A new method is proposed for strain test and axial force calculation of PHC pipe piles which must be cured in heat and steam. Laboratory and engineering application tests were performed by taking pipe piles PHC500AB-125 as an example. The major findings are as follows:

  1. (1)

    A new method, the slot-forming wood method, was proposed for installation of strain gauges. The method minimizes the impact of stress redistribution and possible damage to the pile concrete as may be caused by the full length groove method. It also minimizes the impact to the stiffness of the pile shaft when compared with methods such as hollow core infill and embedded steel I-beam. As a result, the accuracy of strain test is improved.

  2. (2)

    Corresponding to the slot-forming wood method, a nonlinear function between axial force and strain was established based on laboratory test. The accuracy of axial force calculation is improved by this function since the impact of relaxation of prestressed reinforcements due to the compression of pile shaft is accounted for.

  3. (3)

    The new methods are applicable and useful as indicated by the engineering application test. The survival rate was 100% for the strain gauges installed at 56 test points of the field test piles.

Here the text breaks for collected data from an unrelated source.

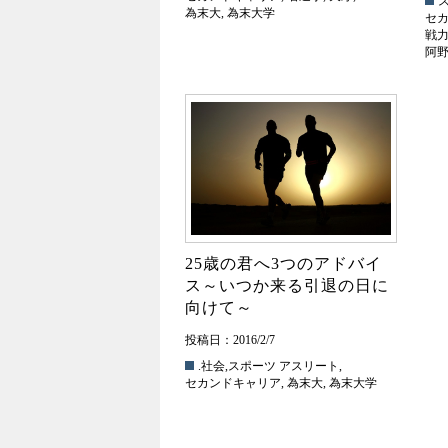
為末大
,
為末大学
セ
戦
阿
25歳の君へ3つのアドバイ
ス～いつか来る引退の日に
向けて～
投稿日：2016/2/7
.社会
,
スポーツ
アスリート
,
セカンドキャリア
,
為末大
,
為末大学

The ultimate shaft resistances of all test piles calculated by the fitted function are less than that calculated by the conventional linear equation with an average difference of 8.37%.

  4. (4)

    Quadratic polynomial functions can be used to present the relationships between axial force and strain for all types of heat and steam cured PHC pipe piles since they have fixed size of cross sections. The coefficients of the functions can be determined by specific tests of the pile type in practical applications.